Having said that, there are cases where I will preemptively edit the wanna-build database. Usually this is to do something useful with packages in 'Building' state that have been in that state for far too long; either upload the package if its signature mail got lost (which happens once in a blue moon), or give the package back if its build was not attempted even though it is marked as such (this should not happen, but the system is not perfect and it does). Sometimes this is because I figured out that some common build-dependency (say, the GTK or Qt libraries) are in a transitional state and currently not installable; and rather than having a build daemon try a bunch of packages and failing them all, I may want to note in the wanna-build database that they should not bother attempting these 75 packages before the GTK package was done. This isn't done as often on the official Debian machines (since the release managers will do it for me there), but in m68k we do need to do this ourselves.

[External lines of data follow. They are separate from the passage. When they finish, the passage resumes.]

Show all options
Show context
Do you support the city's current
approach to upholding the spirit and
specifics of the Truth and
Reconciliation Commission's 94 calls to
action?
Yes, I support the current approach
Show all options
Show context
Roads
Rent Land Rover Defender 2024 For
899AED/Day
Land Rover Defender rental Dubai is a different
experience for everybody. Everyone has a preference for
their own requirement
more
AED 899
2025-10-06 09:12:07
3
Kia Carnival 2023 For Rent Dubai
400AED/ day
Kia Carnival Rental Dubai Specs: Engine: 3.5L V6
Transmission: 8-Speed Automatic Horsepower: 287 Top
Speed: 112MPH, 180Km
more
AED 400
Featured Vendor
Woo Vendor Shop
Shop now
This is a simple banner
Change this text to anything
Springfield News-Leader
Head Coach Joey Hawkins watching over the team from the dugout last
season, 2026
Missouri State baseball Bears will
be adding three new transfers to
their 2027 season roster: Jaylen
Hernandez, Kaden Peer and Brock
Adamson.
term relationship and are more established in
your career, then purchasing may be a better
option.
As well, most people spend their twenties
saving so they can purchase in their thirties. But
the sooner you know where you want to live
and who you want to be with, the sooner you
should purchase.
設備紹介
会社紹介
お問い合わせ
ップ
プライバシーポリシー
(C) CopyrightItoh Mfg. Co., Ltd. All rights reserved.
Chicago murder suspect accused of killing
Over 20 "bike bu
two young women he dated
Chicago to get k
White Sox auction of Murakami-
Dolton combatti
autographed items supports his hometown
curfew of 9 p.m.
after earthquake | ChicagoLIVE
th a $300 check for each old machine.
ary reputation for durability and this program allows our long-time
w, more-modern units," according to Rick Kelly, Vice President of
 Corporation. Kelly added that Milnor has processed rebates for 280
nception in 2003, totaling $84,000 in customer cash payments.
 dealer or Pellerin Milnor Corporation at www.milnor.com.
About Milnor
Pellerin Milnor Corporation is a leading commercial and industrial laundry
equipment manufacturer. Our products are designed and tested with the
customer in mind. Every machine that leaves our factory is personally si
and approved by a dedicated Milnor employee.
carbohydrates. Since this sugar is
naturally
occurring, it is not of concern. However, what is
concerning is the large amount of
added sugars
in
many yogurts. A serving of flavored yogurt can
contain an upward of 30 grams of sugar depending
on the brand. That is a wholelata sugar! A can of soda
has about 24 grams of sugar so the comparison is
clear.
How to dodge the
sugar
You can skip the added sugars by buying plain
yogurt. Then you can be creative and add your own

These kind of requests happen once every few days up to once every few weeks, and take little time to deal with.

Host and chroot maintenance

This is the hardest and least fun part of buildd maintenance, but it is just as necessary. Luckily, it is not as often needed.

Because Debian Unstable is a system that's in a constant state of flux, often things will break. This is even more of a problem on a buildd chroot, since it builds out of incoming; a maintainer may upload a package with a fucked postinst script, have its build succeed, but then fail spectacularly to install. This maintainer may notice that, and may upload a new package half an hour later. As such, the broken package will not end up on the system of a user or Debian Unstable, but between the time of the upload of the broken package and that of the new package, the old package will be available to buildd hosts, who may use it to completely and utterly destroy their build chroot. The joys of having a high turnaround time.

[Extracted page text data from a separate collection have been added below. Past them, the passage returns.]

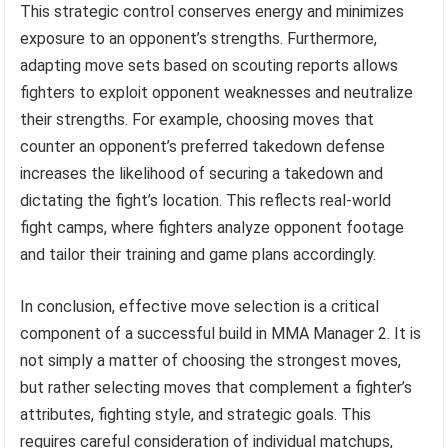
This strategic control conserves energy and minimizes
exposure to an opponent’s strengths. Furthermore,
adapting move sets based on scouting reports allows
fighters to exploit opponent weaknesses and neutralize
their strengths. For example, choosing moves that
counter an opponent’s preferred takedown defense
increases the likelihood of securing a takedown and
dictating the fight’s location. This reflects real-world
fight camps, where fighters analyze opponent footage
and tailor their training and game plans accordingly.
In conclusion, effective move selection is a critical
component of a successful build in MMA Manager 2. It is
not simply a matter of choosing the strongest moves,
but rather selecting moves that complement a fighter’s
attributes, fighting style, and strategic goals. This
requires careful consideration of individual matchups,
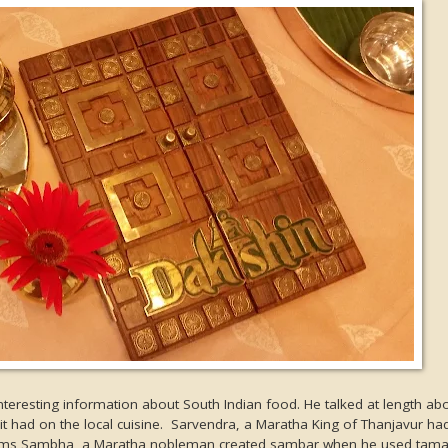
teresting information about South Indian food. He talked at length ab
 it had on the local cuisine. Sarvendra, a Maratha King of Thanjavur h
 seems Sambha, a Maratha nobleman created sambar when he used tama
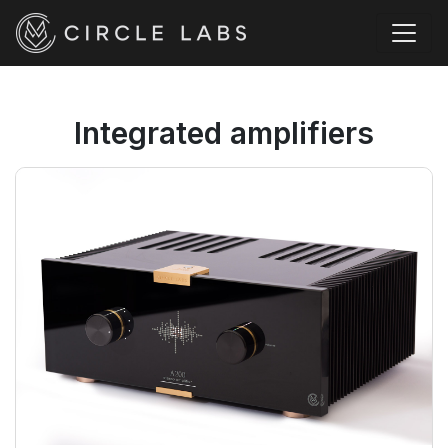
Integrated amplifiers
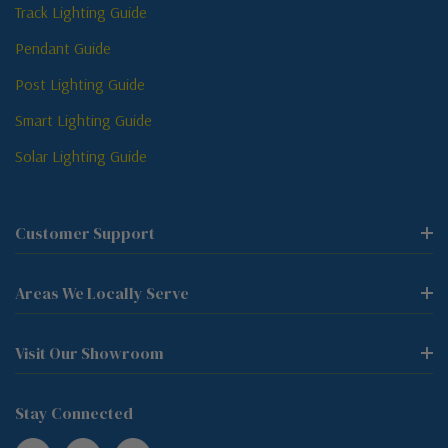
Track Lighting Guide
Pendant Guide
Post Lighting Guide
Smart Lighting Guide
Solar Lighting Guide
Customer Support
Areas We Locally Serve
Visit Our Showroom
Stay Connected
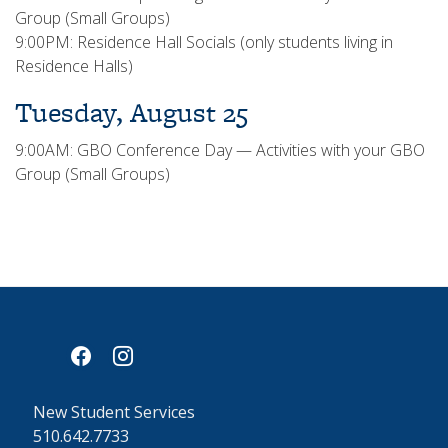
Group (Small Groups)
9:00PM: Residence Hall Socials (only students living in
Residence Halls)
Tuesday, August 25
9:00AM: GBO Conference Day — Activities with your GBO
Group (Small Groups)
facebook
instagram
New Student Services
510.642.7733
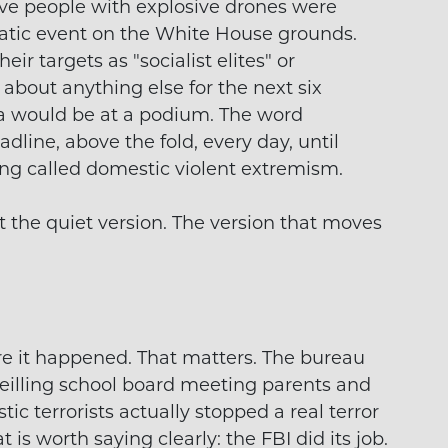
ve people with explosive drones were
atic event on the White House grounds.
ir targets as "socialist elites" or
 about anything else for the next six
a would be at a podium. The word
dline, above the fold, every day, until
g called domestic violent extremism.
t the quiet version. The version that moves
ore it happened. That matters. The bureau
rveilling school board meeting parents and
ic terrorists actually stopped a real terror
t is worth saying clearly: the FBI did its job.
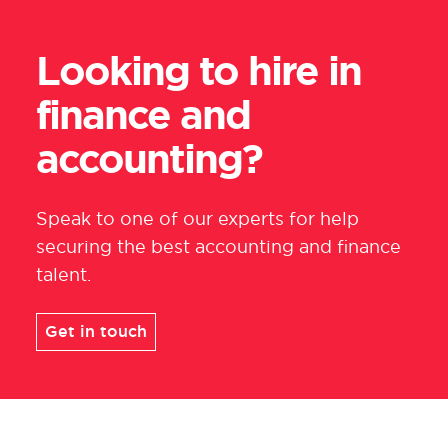
Looking to hire in
finance and
accounting?
Speak to one of our experts for help
securing the best accounting and finance
talent
.
Get in touch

Luckily, Debian package maintainers are not stupid, and this kind of fuckup does not happen every other day. It does happen, however, and when it does, this often means manual work for the buildd maintainer. In the best case, it's a matter of syntactically fixing a postinst script and calling 'apt-get -f install' or 'dpkg --configure -a'. In the worst case (which is almost, but not quite entirely, totally unheard of), it's a matter of rebuilding the buildd chroot. In addition to that, a machine which runs 24/7 for the sole purpose of building packages tends to generate quite a lot of disk activity, which in turn tends to be detrimental to the disk in the long turn. If not looked after properly, disks will die, taking the entire buildd chroot with them. That requires rebuilding them. Obviously, this last issue is dealt with by the Debian System Administration team in the case of official Debian hosts, but the same is not true for the m68k port.

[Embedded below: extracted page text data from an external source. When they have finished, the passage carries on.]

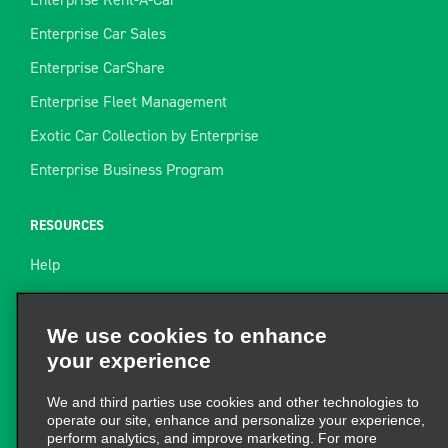
Enterprise Car Sales
Enterprise CarShare
Enterprise Fleet Management
Exotic Car Collection by Enterprise
Enterprise Business Program
RESOURCES
Help
Site Map
Towing Guide
We use cookies to enhance
your experience
Rental Resources
Find a Receipt
We and third parties use cookies and other technologies to
operate our site, enhance and personalize your experience,
perform analytics, and improve marketing. For more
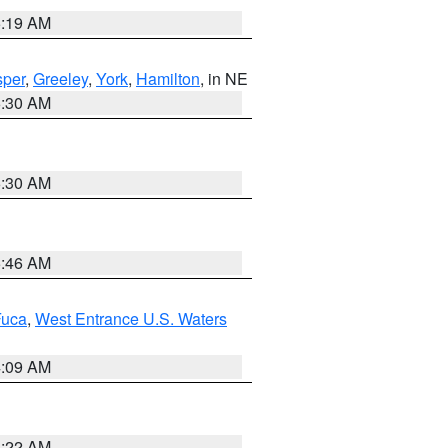
5:19 AM
per
,
Greeley
,
York
,
Hamilton
, in NE
6:30 AM
6:30 AM
5:46 AM
Fuca
,
West Entrance U.S. Waters
4:09 AM
6:22 AM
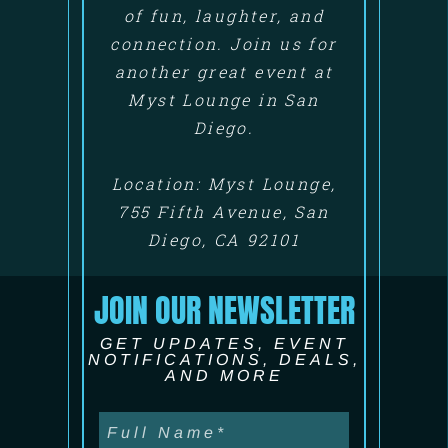
of fun, laughter, and
connection. Join us for
another great event at
Myst Lounge in San
Diego.
Location: Myst Lounge,
755 Fifth Avenue, San
Diego, CA 92101
JOIN OUR NEWSLETTER
GET UPDATES, EVENT
NOTIFICATIONS, DEALS,
AND MORE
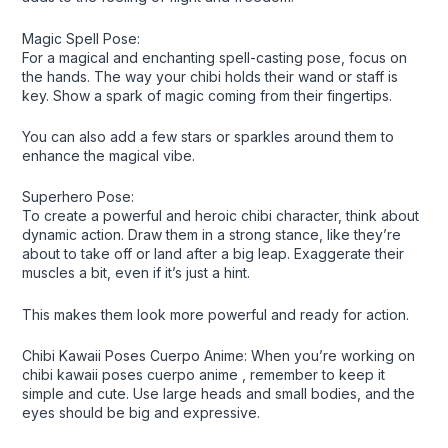
Magic Spell Pose:
For a magical and enchanting spell-casting pose, focus on
the hands. The way your chibi holds their wand or staff is
key. Show a spark of magic coming from their fingertips.
You can also add a few stars or sparkles around them to
enhance the magical vibe.
Superhero Pose:
To create a powerful and heroic chibi character, think about
dynamic action. Draw them in a strong stance, like they’re
about to take off or land after a big leap. Exaggerate their
muscles a bit, even if it’s just a hint.
This makes them look more powerful and ready for action.
Chibi Kawaii Poses Cuerpo Anime: When you’re working on
chibi kawaii poses cuerpo anime , remember to keep it
simple and cute. Use large heads and small bodies, and the
eyes should be big and expressive.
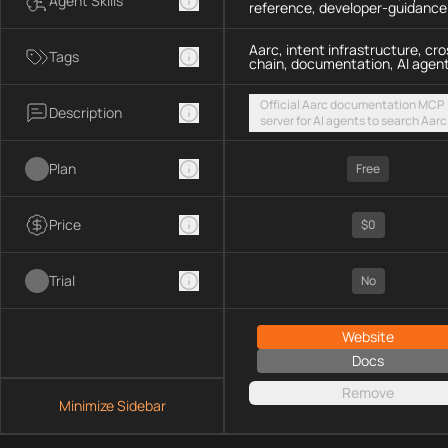
Agent Skills
reference, developer-guidance
Aarc, intent infrastructure, cro
Tags
chain, documentation, AI agen
Official Aarc documentation MCP
Description
server for AI agents to search Aarc
docs, API references, and integrat
guidance for intent-based cross-
Plan
UX via a hosted streamable HTTP
Free
endpoint
Price
$0
Trial
No
Website
Docs
Remove
Minimize Sidebar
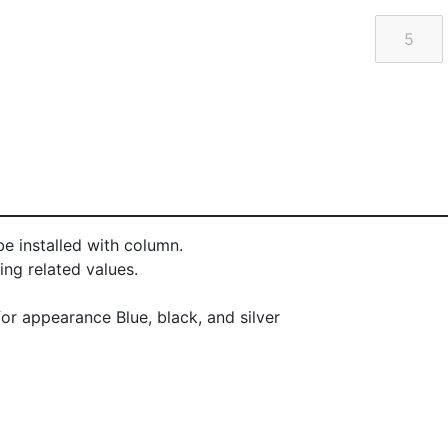
e installed with column.
ng related values.
or appearance Blue, black, and silver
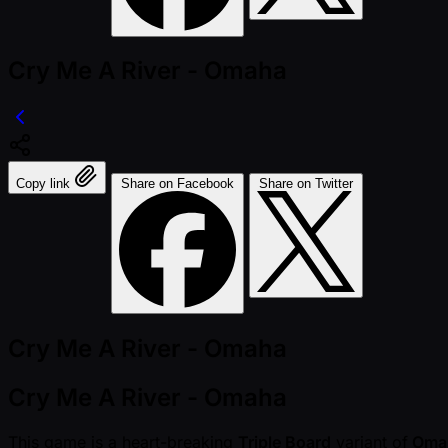
Cry Me A River - Omaha
Copy link
Share on Facebook
Share on Twitter
Cry Me A River - Omaha
Cry Me A River - Omaha
This game is a heart-breaking
Triple Board
variant of
Oma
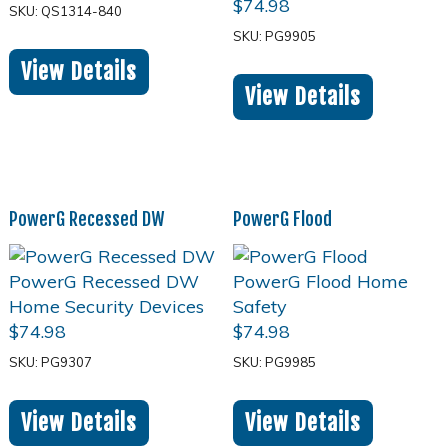
$
74.98
SKU: QS1314-840
SKU: PG9905
View Details
View Details
PowerG Recessed DW
PowerG Flood
$
74.98
$
74.98
SKU: PG9307
SKU: PG9985
View Details
View Details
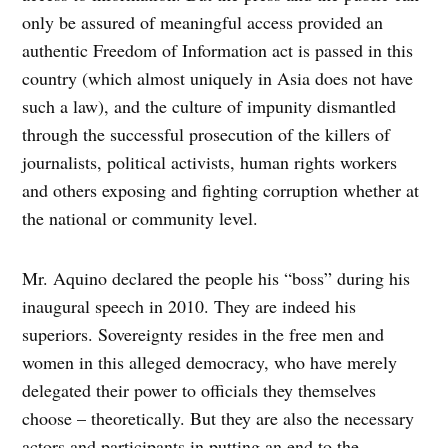
only be assured of meaningful access provided an
authentic Freedom of Information act is passed in this
country (which almost uniquely in Asia does not have
such a law), and the culture of impunity dismantled
through the successful prosecution of the killers of
journalists, political activists, human rights workers
and others exposing and fighting corruption whether at
the national or community level.
Mr. Aquino declared the people his “boss” during his
inaugural speech in 2010. They are indeed his
superiors. Sovereignty resides in the free men and
women in this alleged democracy, who have merely
delegated their power to officials they themselves
choose – theoretically. But they are also the necessary
actors and participants in putting an end to the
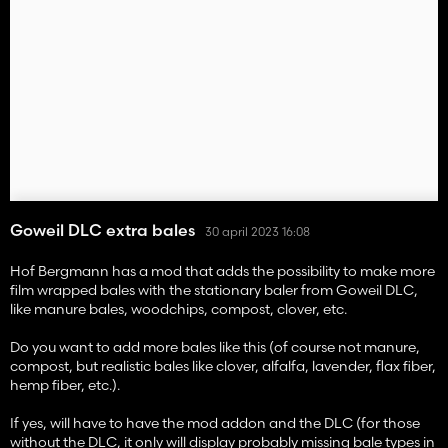
Goweil DLC extra bales
30 april 2023 16:08
Hof Bergmann has a mod that adds the possibility to make more
film wrapped bales with the stationary baler from Goweil DLC,
like manure bales, woodchips, compost, clover, etc.
Do you want to add more bales like this (of course not manure,
compost, but realistic bales like clover, alfalfa, lavender, flax fiber,
hemp fiber, etc.).
If yes, will have to have the mod addon and the DLC (for those
without the DLC, it only will display probably missing bale types in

A somewhat more common thing that needs to be taken care of is the fact that buildd does not in all cases clean up after itself. For instance, when a new version of a package is uploaded to the archive between the time that the buildd host built it and the time the buildd maintainer sent the signed .changes file back, then buildd will say "I haven't got that package taken as Building" and refuse to upload it. This makes sense (you can't upload an old version of a package, since there wouldn't be any source for it, and dak would refuse the upload), but it does mean that the packages aren't cleaned out. Arguably a bug in buildd-mail, over time it will result in the disk filling up with outdated packages, and those require manual work from the admin. I recently (as in, a few hours ago now) finished a script to check each .changes file in the "build result" directory against the wanna-build database, and list those that are no longer necessary. I already had a script that, given a list of .changes files, would remove every .deb file listed in the given .changes files, and then proceed to remove the .changes files themselves. Combined, these do make that kind of work somewhat less of a burden.

As said, this kind of work does not need to be done all that often; for instance, I just cleaned the build result directory on voltaire and malo, my two powerpc buildd hosts, and found old files from late 2008...

And that's it, I guess. It may seem to be quite much, but in reality it isn't; the thing I've always liked about buildd maintenance is the fact that you do something little for Debian every day, but that it ends up being something big and helpful after a while.

Of course, the little things are the cherry on the cake. By looking at a lot of build logs, one eventually learns a thing or two about build systems, which is valuable knowledge. Getting build logs from the whole of Debian allows one to learn things about the archive that many people don't know about—for instance, did you know that we had a package called trousers? I didn't, until I signed the buildd log...

Update: changed the URL of this post to be under the buildd/ directory, rather than having it conflict with that and thus killing its permalink and making it impossible to comment on this post. Oops.

Interesting read

Interesting stuff, always fun to read about what goes on behind the scenes.

As a user of Debian, thank you for the effort you put in.

Comment by James early Sunday morning, July 26th, 2009